== Data to examine ==

════════════════

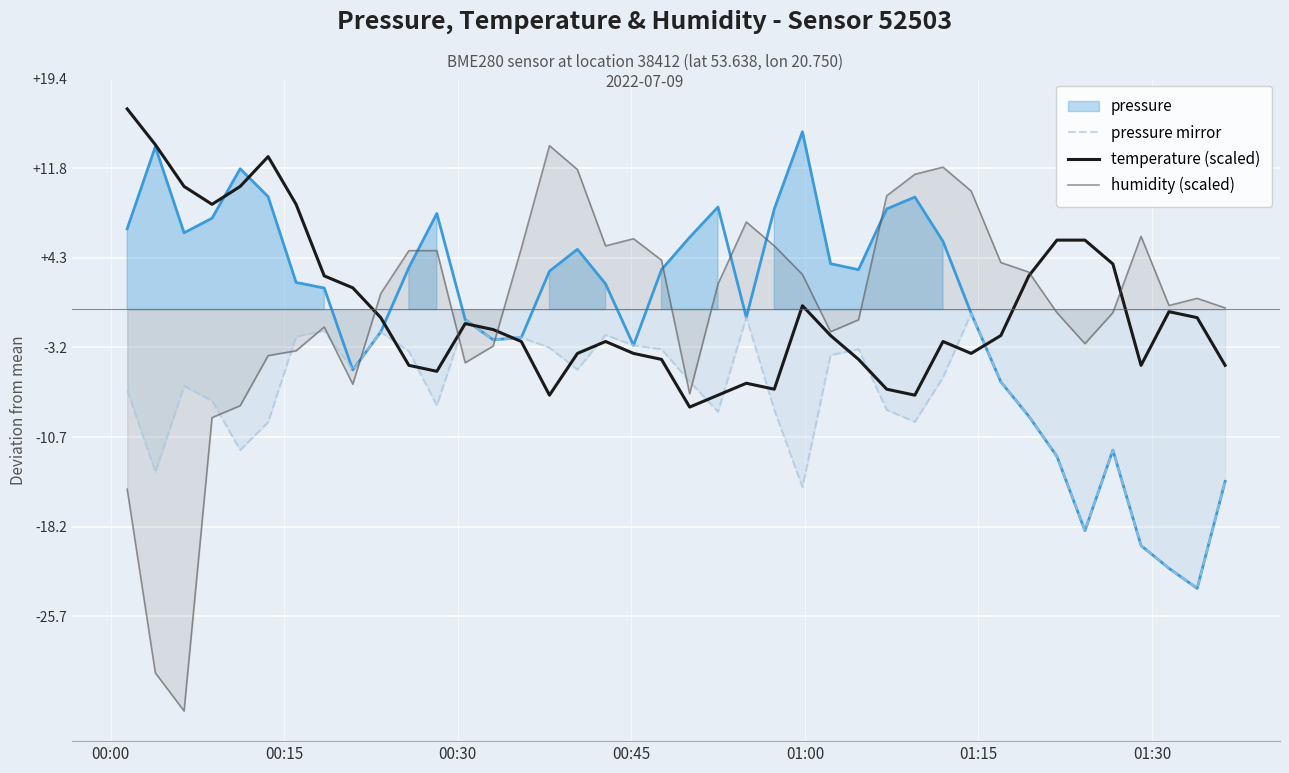

What is the minimum value for temperature (scaled)?

-8.2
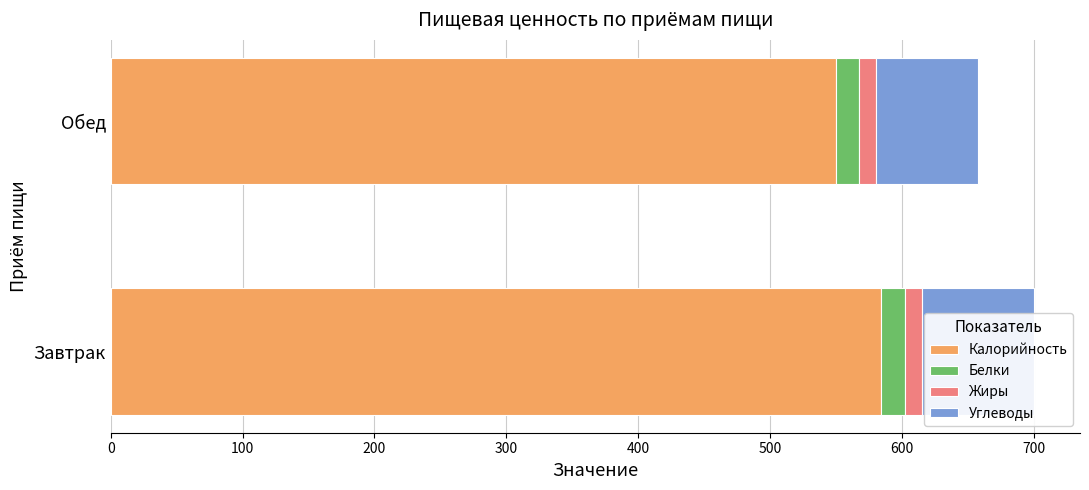

What is the sum of all Калорийность values?

1134.0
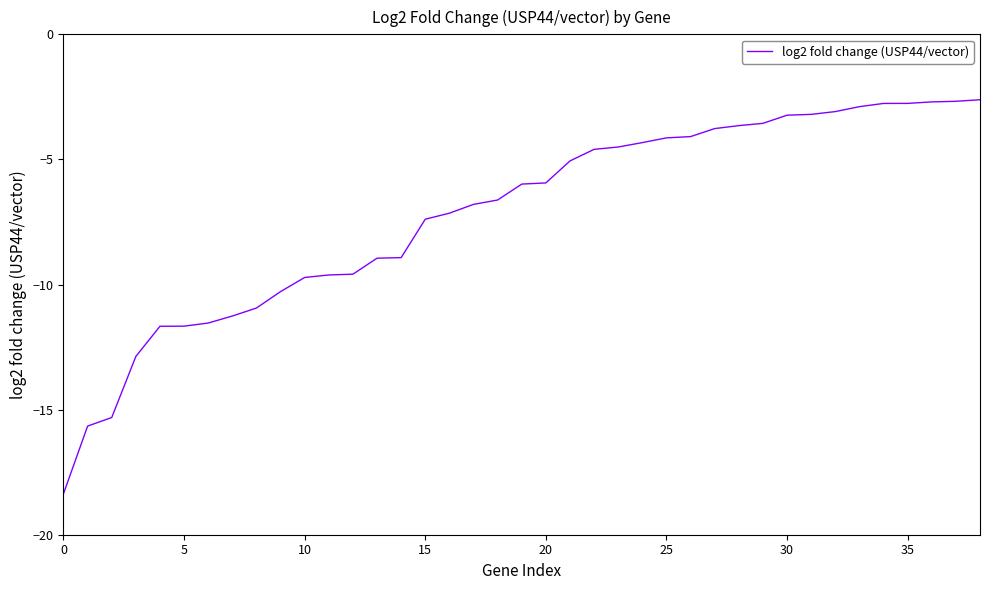

What is the greatest value displayed?

-2.6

════════════════

== Instruction ==
Copy out all of the material above word for word, leaving out the pictures.

== Response for this exercise ==
What is the minimum value for temperature (scaled)?

-8.2

What is the sum of all Калорийность values?

1134.0

What is the greatest value displayed?

-2.6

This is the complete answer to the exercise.